TEXTE À LIRE:
((

Taillé sur mesure pour Trump par un think-tank ultraconservateur, ce plan d’action vise une transformation radicale du mode de gouvernance des Etats-Unis, pour la mise en place autoritaire de nombreuses mesures réactionnaires.

Le «Project 2025», une feuille de route trumpiste pour dynamiter la démocratie américaine

Taillé sur mesure pour Donald Trump par un think tank ultraconservateur, ce plan d’action vise une transformation radicale du mode de gouvernance des Etats-Unis pour mettre en place de manière autoritaire de nombreuses mesures réactionnaires. Des milliers de partisans ont déjà été identifiés et formés pour occuper des postes clés dans l’administration.

«Project twenty twenty-five» : ces trois mots reviennent en boucle, depuis plusieurs mois – et avec une intensité redoublée depuis quelques semaines – dans la bouche des représentants du Parti démocrate et de nombreux acteurs de la société civile opposés au retour de Donald Trump à la Maison Blanche. Le 9 juillet, Joe Biden, alors encore candidat à sa réélection, s’était lui-même fendu d’un bref tweet sibyllin : «Google Project 2025» («cherchez Project 2025 sur le moteur de recherche Google»). De fait, il y a de quoi mobiliser l’attention des électeurs étasuniens. Projet ultralibéral, ultraconservateur, xénophobe, climatodénialiste

Le Project 2025, ou «projet de transition présidentielle», est un programme politique visant à transformer en profondeur les structures de gouvernance fédérales étasuniennes, avec la mise en place d’une administration autoritaire et radicale, et une complète mainmise du Président sur le pouvoir exécutif. Au service d’un projet économiquement ultralibéral, socialement ultraconservateur et protectionniste, farouchement opposé aux droits des femmes, xénophobe, et résolument climatodénialiste.

Le projet – déjà évoqué fin 2023 dans cet article de Libération – a été élaboré sous l’égide d’un think tank («cercle de réflexion») ultra-conservateur très influent, l’Heritage Foundation. L’organisme publie régulièrement, depuis 1981, des recueils de préconisations politiques à destination des présidents républicains, sous le nom de «Mandate for Leadership». La politique reaganienne fut ainsi fortement influencée par les recommandations de l’Heritage Foundation. En 2018, la fondation s’était réjouie de voir que près des deux tiers de ses plus récentes propositions avaient été retenues par Trump pour son mandat. La perspective de la réélection en 2024 de ce candidat a été l’occasion, pour l’organisme, de voir les choses en beaucoup plus grand. En ne se limitant plus à proposer au Président une liste de mesures radicales assortie d’un argumentaire idéologique, mais en mettant sur pied un plan d’action complet garantissant que celles-ci soient mises en œuvre sans délai ni atermoiement. Selon l’Heritage Foundation, «plus de 50 groupes issus de l’ensemble du mouvement conservateur» ont contribué à l’élaboration de ce programme. Edito

En avril 2022, lors d’un dîner de l’Heritage Fondation, Trump saluait le travail «incroyable» qui était mené à son intention : «C’est un groupe formidable, qui va préparer le terrain et élaborer des plans détaillés sur ce que notre mouvement fera […] lorsque le peuple américain nous donnera un mandat colossal pour sauver l’Amérique.» Mais après les récents coups de projecteur donnés au fameux «projet de transition présidentiel», Trump a fait mine de prendre ses distances avec le think tank. Le 5 juillet, sur son réseau Truth Social, il affirmait ainsi «ne rien savoir» du projet : «Je n’ai aucune idée de qui se cache derrière ce projet. Je ne suis pas d’accord avec certaines des choses qu’ils disent et certaines des choses qu’ils disent sont absolument ridicules. Quoi qu’ils fassent, je leur souhaite bonne chance, mais je n’ai rien à voir avec eux.»

))

À FAIRE:
(1) Extrayez du texte sur le Project 2025 le passage qui commence à «Taillé sur mesure pour Trump» et se termine à «clés dans l’administration.».
(2) Dans le texte sur le Project 2025, relevez tous les traits attribués au projet dans la phrase qui commence par «Au service d'un projet».
(3) Poursuivez l'article sur le Project 2025 à partir de l'endroit où il s'arrête.
Les lignes qui suivent n'ont aucun rapport avec le texte sur le Project 2025.

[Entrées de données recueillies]

((

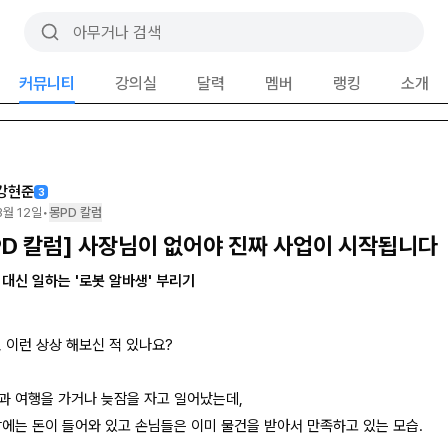
커뮤니티
강의실
달력
멤버
랭킹
소개
강현준
3
3월 12일
•
몽PD 칼럼
PD 칼럼] 사장님이 없어야 진짜 사업이 시작됩니다
 대신 일하는 '로봇 알바생' 부리기
 이런 상상 해보신 적 있나요?
과 여행을 가거나 늦잠을 자고 일어났는데,
장에는 돈이 들어와 있고 손님들은 이미 물건을 받아서 만족하고 있는 모습.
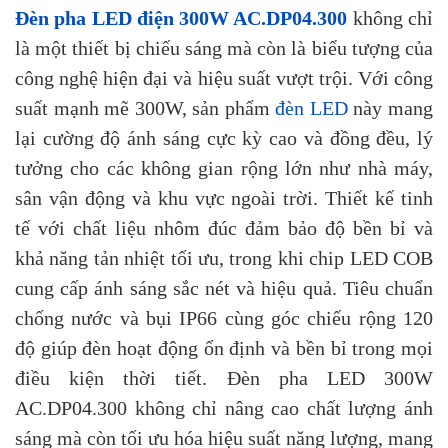
Đèn pha LED điện 300W AC.DP04.300
không chỉ
là một thiết bị chiếu sáng mà còn là biểu tượng của
công nghệ hiện đại và hiệu suất vượt trội. Với công
suất mạnh mẽ 300W, sản phẩm
đèn LED
này mang
lại cường độ ánh sáng cực kỳ cao và đồng đều, lý
tưởng cho các không gian rộng lớn như nhà máy,
sân vận động và khu vực ngoài trời. Thiết kế tinh
tế với chất liệu nhôm đúc đảm bảo độ bền bỉ và
khả năng tản nhiệt tối ưu, trong khi chip LED COB
cung cấp ánh sáng sắc nét và hiệu quả. Tiêu chuẩn
chống nước và bụi IP66 cùng góc chiếu rộng 120
độ giúp đèn hoạt động ổn định và bền bỉ trong mọi
điều kiện thời tiết. Đèn pha LED 300W
AC.DP04.300 không chỉ nâng cao chất lượng ánh
sáng mà còn tối ưu hóa hiệu suất năng lượng, mang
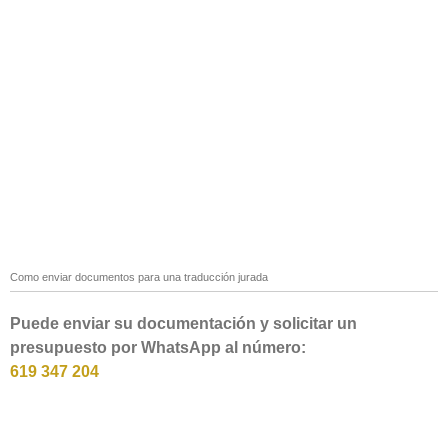
Como enviar documentos para una traducción jurada
Puede enviar su documentación y solicitar un
presupuesto por WhatsApp al número:
619 347 204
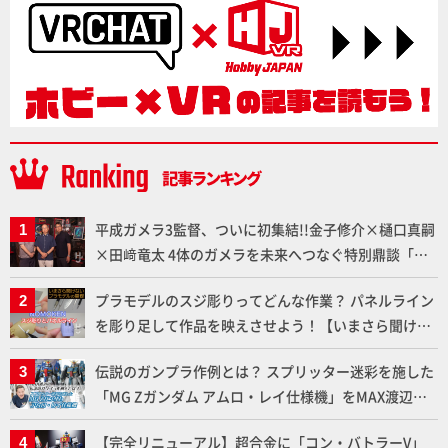
平成ガメラ3監督、ついに初集結!!金子修介×樋口真嗣
×田﨑竜太 4体のガメラを未来へつなぐ特別鼎談「ガ
メラ永久保存化プロジェクト FINAL」
プラモデルのスジ彫りってどんな作業？ パネルライン
を彫り足して作品を映えさせよう！【いまさら聞けな
いプラモデルの基礎：スジ彫りとパネルライン】
伝説のガンプラ作例とは？ スプリッター迷彩を施した
「MG Zガンダム アムロ・レイ仕様機」をMAX渡辺が
ふたたび塗る!!【試し読み】
【完全リニューアル】超合金に「コン・バトラーV」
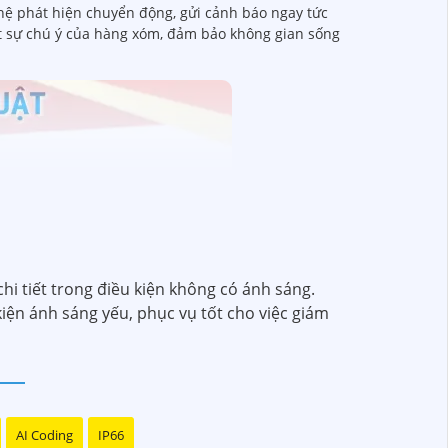
ghệ phát hiện chuyển động, gửi cảnh báo ngay tức
út sự chú ý của hàng xóm, đảm bảo không gian sống
i tiết trong điều kiện không có ánh sáng.
iện ánh sáng yếu, phục vụ tốt cho việc giám
AI Coding
IP66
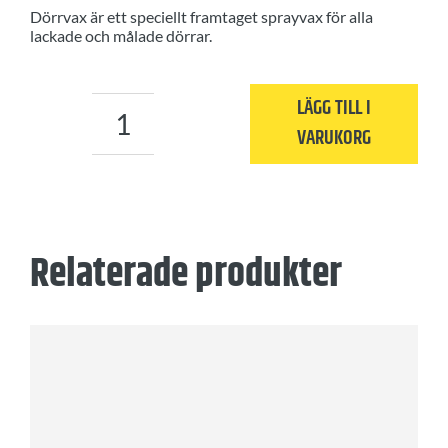
Dörrvax är ett speciellt framtaget sprayvax för alla
lackade och målade dörrar.
LÄGG TILL I
Dörrvax
VARUKORG
mängd
Relaterade produkter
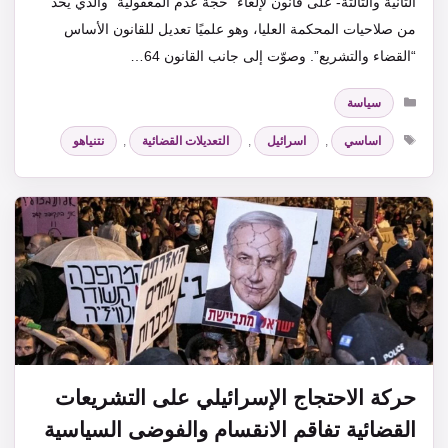
الثانية والثالثة- على قانون لإلغاء “حجة عدم المعقولية” والذي يحد
من صلاحيات المحكمة العليا، وهو علميًا تعديل للقانون الأساس
“القضاء والتشريع”. وصوّت إلى جانب القانون 64…
التصنيفات
سياسة
الوسوم
اساسي
,
اسرائيل
,
التعديلات القضائية
,
نتنياهو
حركة الاحتجاج الإسرائيلي على التشريعات
القضائية تفاقم الانقسام والفوضى السياسية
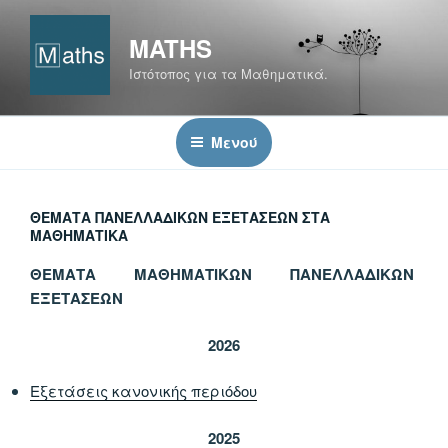
Μετάβαση
στο
MATHS
περιεχόμενο
Ιστότοπος για τα Μαθηματικά.
Μενού
ΘΈΜΑΤΑ ΠΑΝΕΛΛΑΔΙΚΏΝ ΕΞΕΤΆΣΕΩΝ ΣΤΑ
ΜΑΘΗΜΑΤΙΚΆ
ΘΕΜΑΤΑ ΜΑΘΗΜΑΤΙΚΩΝ ΠΑΝΕΛΛΑΔΙΚΩΝ
ΕΞΕΤΑΣΕΩΝ
2026
Εξετάσεις κανονικής περιόδου
2025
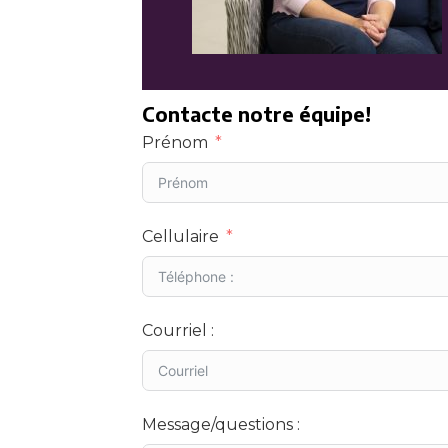
Contacte notre équipe!
Prénom
Cellulaire
Courriel :
Message/questions :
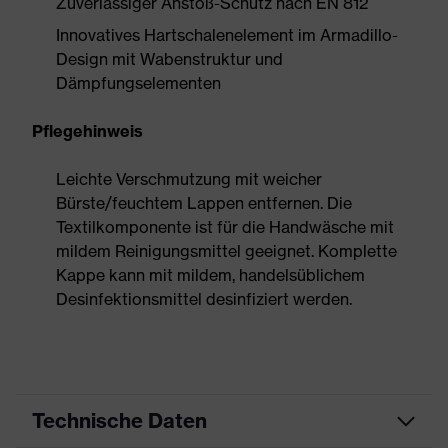
Zuverlässiger Anstoß-Schutz nach EN 812
Innovatives Hartschalenelement im Armadillo-
Design mit Wabenstruktur und
Dämpfungselementen
Pflegehinweis
Leichte Verschmutzung mit weicher
Bürste/feuchtem Lappen entfernen. Die
Textilkomponente ist für die Handwäsche mit
mildem Reinigungsmittel geeignet. Komplette
Kappe kann mit mildem, handelsüblichem
Desinfektionsmittel desinfiziert werden.
Technische Daten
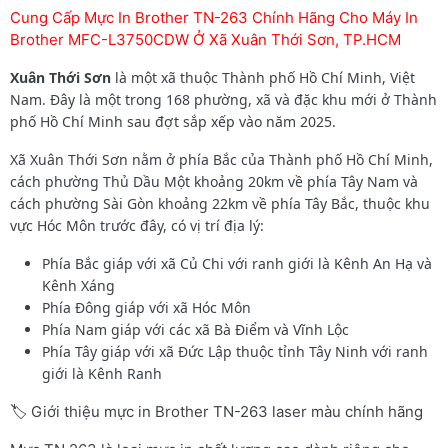
Cung Cấp Mực In Brother TN-263 Chính Hãng Cho Máy In
Brother MFC-L3750CDW Ở Xã Xuân Thới Sơn, TP.HCM
Xuân Thới Sơn
là một xã thuộc Thành phố Hồ Chí Minh, Việt
Nam. Đây là một trong 168 phường, xã và đặc khu mới ở Thành
phố Hồ Chí Minh sau đợt sắp xếp vào năm 2025.
Xã Xuân Thới Sơn nằm ở phía Bắc của Thành phố Hồ Chí Minh,
cách phường Thủ Dầu Một khoảng 20km về phía Tây Nam và
cách phường Sài Gòn khoảng 22km về phía Tây Bắc, thuộc khu
vực Hóc Môn trước đây, có vị trí địa lý:
Phía Bắc giáp với xã Củ Chi với ranh giới là Kênh An Hạ và
Kênh Xáng
Phía Đông giáp với xã Hóc Môn
Phía Nam giáp với các xã Bà Điểm và Vĩnh Lộc
Phía Tây giáp với xã Đức Lập thuộc tỉnh Tây Ninh với ranh
giới là Kênh Ranh
🏷️ Giới thiệu mực in Brother TN-263 laser màu chính hãng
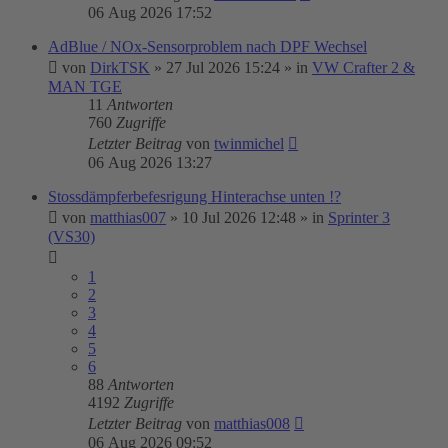
06 Aug 2026 17:52
AdBlue / NOx-Sensorproblem nach DPF Wechsel
von
DirkTSK
»
27 Jul 2026 15:24
» in
VW Crafter 2 &
MAN TGE
11
Antworten
760
Zugriffe
Letzter Beitrag
von
twinmichel
06 Aug 2026 13:27
Stossdämpferbefesrigung Hinterachse unten !?
von
matthias007
»
10 Jul 2026 12:48
» in
Sprinter 3
(VS30)
1
2
3
4
5
6
88
Antworten
4192
Zugriffe
Letzter Beitrag
von
matthias008
06 Aug 2026 09:52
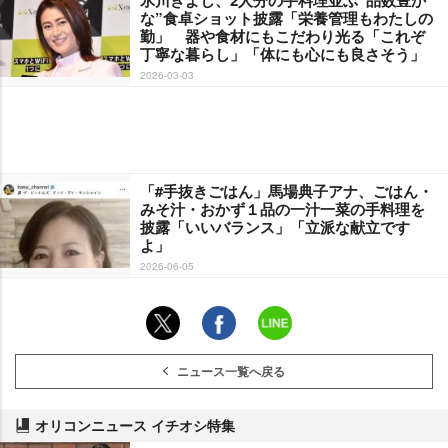
な”食卓ショット披露「栄養管理もわたしの
勤」 器や食材にもこだわり光る「これぞ
丁寧な暮らし」「体にも心にも良さそう」
2026-03-03
「#手抜きごはん」馬場典子アナ、ごはん・
みそ汁・おかず１品の一汁一菜の手料理を
披露「いいバランス」「立派な献立です
よ」
2026-06-05
ニュース一覧へ戻る
オリコンニュース イチオシ特集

))

RÉPONSES PAR CONSIGNE:
(1)
Taillé sur mesure pour Trump par un think-tank ultraconservateur, ce plan d’action vise une transformation radicale du mode de gouvernance des Etats-Unis, pour la mise en place autoritaire de nombreuses mesures réactionnaires.

Le «Project 2025», une feuille de route trumpiste pour dynamiter la démocratie américaine

Taillé sur mesure pour Donald Trump par un think tank ultraconservateur, ce plan d’action vise une transformation radicale du mode de gouvernance des Etats-Unis pour mettre en place de manière autoritaire de nombreuses mesures réactionnaires. Des milliers de partisans ont déjà été identifiés et formés pour occuper des postes clés dans l’administration.

(2)
- économiquement ultralibéral
- socialement ultraconservateur
- protectionniste
- farouchement opposé aux droits des femmes
- xénophobe
- résolument climatodénialiste

(3)
Libre à chacun de croire le chef de file du mouvement Maga (Make America Great Again) sur parole, et de ne pas relever que le responsable de la coordination du projet, de même que de très nombreux contributeurs du «Mandate for Leadership» 2025 sont d’anciens collaborateurs de Trump. Parmi ceux qui ont pris la plume, Russell Vought, son ex-directeur du Bureau de la gestion et du budget, qui se trouve par ailleurs être… directeur du programme politique du Parti républicain pour 2024. Plus généralement, au moins 140 membres de l’administration Trump et proches conseillers seraient liés au Project 2025, selon un décompte de CNN. Interprétation radicale de la Constitution des Etats-Unis

Selon les concepteurs du Project 2025, celui-ci repose sur «quatre piliers». Le premier est donc constitué par les 900 pages du Mandate for Leadership, qui dresse non seulement une liste de réformes à mettre en œuvre mais aussi, et surtout, la stratégie envisagée pour permettre de les appliquer. Un deuxième pilier du projet – supposément en cours d’élaboration – consiste en une feuille de route détaillée des actions à entreprendre durant les 180 premiers jours de la présidence, pour s’assurer que rien ne vienne entraver la mise en œuvre du programme.

Pour mener à bien leur projet politique, les coordinateurs du Project 2025 s’appuieront sur une interprétation radicale de la Constitution des Etats-Unis – la «théorie de l’exécutif unitaire» – qui veut que l’essentiel du pouvoir exécutif soit centralisé dans les mains du seul président. Un chapitre, signé par Russel Vought lui-même, l’explique sans détour : «La tâche du président conservateur est de limiter, contrôler et diriger le pouvoir exécutif au nom du peuple américain.» Ce pouvoir exécutif, précise-t-il, doit «rédiger la politique fédérale, l’appliquer et juger si […] elle est correctement mise en œuvre». En pratique, c’est l’ensemble de la bureaucratie fédérale – y compris le département de la Justice – qui serait placé sous le contrôle direct de Donald Trump. Les programmes politiques les plus divers seraient mis en œuvre sur la seule initiative du Président, par un recours généralisé aux décrets présidentiels. Dans une enquête publiée fin 2023, le Washington Post a révélé que l’équipe du Project 2025 travaille d’ores et déjà à la rédaction de ces décrets.

Les coordinateurs du Project 2025 ont, bien évidemment, anticipé l’éventualité de fonctionnaires réfractaires à ce coup de force démocratique. Ils déplorent d’ailleurs, dans les pages de leur pensum ultraconservateur, que le premier mandat de Donald Trump ait dû composer avec un personnel administratif en grande partie constitué de «carriéristes» et «de personnes nommées par Obama». Ils invitent donc à remplacer, aussitôt que possible, l’ensemble des fonctionnaires situés aux postes clés par des personnes entièrement dévouées au président républicain.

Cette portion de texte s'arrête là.